◆ Listed entries:
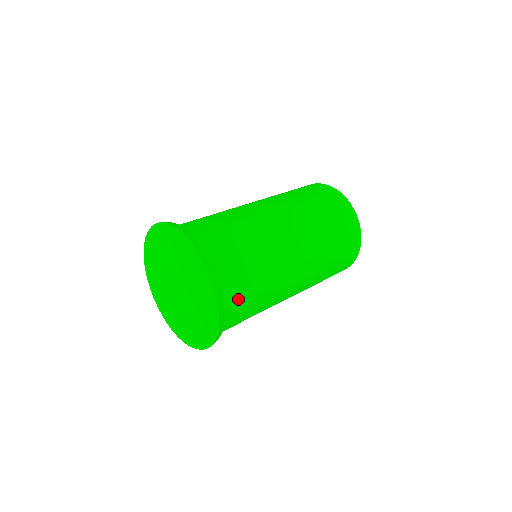
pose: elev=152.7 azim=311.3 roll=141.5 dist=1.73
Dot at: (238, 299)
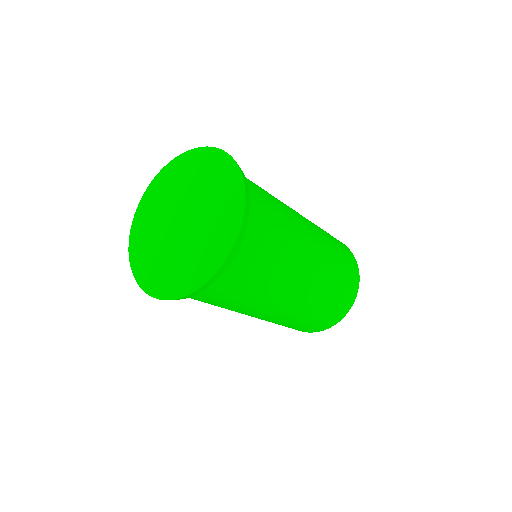
Dot at: (259, 212)
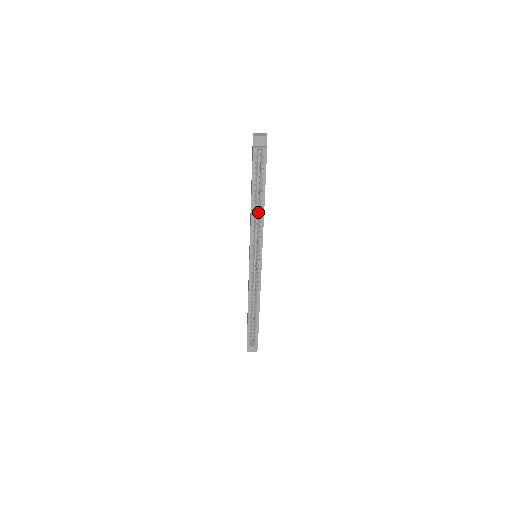
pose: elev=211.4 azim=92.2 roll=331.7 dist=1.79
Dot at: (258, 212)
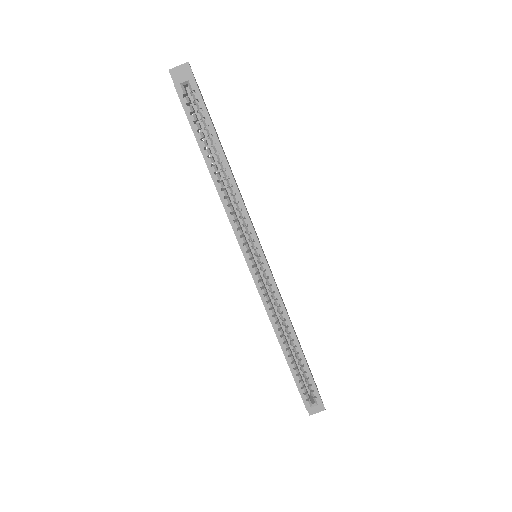
Dot at: occluded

◆ Given task: Count the lines in the items above that contain the string "dist". Reply with the number alone.

◆ Written answer: 2